Methinks that much like Tom Cruise in "A Few Good Men," the politicos just can't handle the truth. It's telling that a national commission in charge of assigning locations for the 2008 presidential debates would argue that New Orleans just "doesn't measure up." That sounds pretty much like how the city has been treated in the two years since Katrina. We're a taboo - sure, our reputation is partially deserved, but...I guess unless you're post-arson southern California, it's impossible to measure up.
Or perhaps pundits just aren't ready to face the harsh reality of post-Katrina NOLA?
I've highlighted some of the more interesting points in Kit Seelye's article in this morning's New York Times.
It's a pity. Mostly, there's just irony in spades.
New York Times
November 20, 2007
Panel Picks 4 Debate Sites, Angering Excluded New Orleans
By KATHARINE Q. SEELYE
The Commission on Presidential Debates has picked Oxford, Miss.; St. Louis; Nashville; and Hempstead, N.Y., as the sites of the presidential and vice-presidential debates in the general election campaign next year.
New Orleans took offense at its omission, with a leader of one Louisiana advocacy group saying she had been told that the city had not recovered sufficiently from Hurricane Katrina to act as host of such an event. New Orleans was one of 16 finalists and has attracted major conventions since the hurricane devastated much of the city more than two years ago.
This is the first time the bipartisan commission, which has overseen the debates since 1988, plans a format allowing the candidates to question each other. Frank J. Fahrenkopf Jr., the commission’s Republican co-chairman, said that contrary to past experience, the candidates would not be allowed to change the format. “The candidates aren’t going to dictate to us anymore,” Mr. Fahrenkopf said.
The debates have become a huge traveling road show, with a cast of 4,000 extras from the worlds of politics and the news media. In the case of Oxford, which has only 700 hotel rooms, overnight visitors will be bused to Tupelo, Miss., and Memphis.

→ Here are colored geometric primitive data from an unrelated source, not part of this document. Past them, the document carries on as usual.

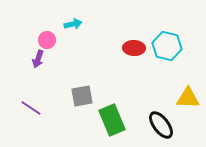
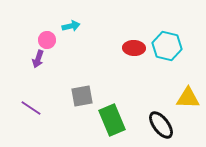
cyan arrow: moved 2 px left, 2 px down
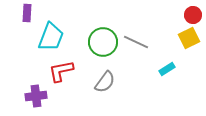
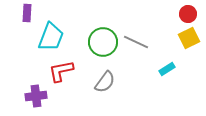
red circle: moved 5 px left, 1 px up
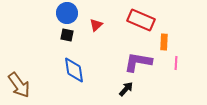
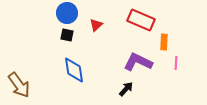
purple L-shape: rotated 16 degrees clockwise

In addition to Oxford, where the first presidential debate is to be held Sept. 26 at the University of Mississippi, presidential debates are scheduled for Belmont University in Nashville on Oct. 7 and Hofstra University in Hempstead on Oct. 15. The vice-presidential debate is scheduled for Washington University in St. Louis on Oct. 2.
The omission of New Orleans drew a sharp reaction from Senator Mary L. Landrieu, Democrat of Louisiana, who said the commission had “lost sight of the public interest it was chartered to serve.”

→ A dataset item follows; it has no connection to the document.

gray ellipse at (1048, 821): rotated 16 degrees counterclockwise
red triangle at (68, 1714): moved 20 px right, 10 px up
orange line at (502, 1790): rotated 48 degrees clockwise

Anne Milling, founder of the advocacy group Women of the Storm, said Paul G. Kirk Jr., the commission’s Democratic co-chairman, had told her that New Orleans was “not ready” to be host of a debate, although, she said, the city surpassed all logistical requirements.
“Politics trumped the correct moral decision,” Ms. Milling said. “Supposedly, many people said that they would not be comfortable coming here,” because New Orleans stands as a rebuke to the federal government’s response to the hurricane.
Mr. Fahrenkopf denied any political influence, saying the selections had been based on technical criteria and geographical balance.
And Mr. Kirk denied telling Ms. Milling that New Orleans was “not ready” for a big event.
But acting as host of a presidential debate is “an expensive proposition,” he told The Associated Press, “and presents enormous strategic challenges. All things considered, New Orleans did not measure up.”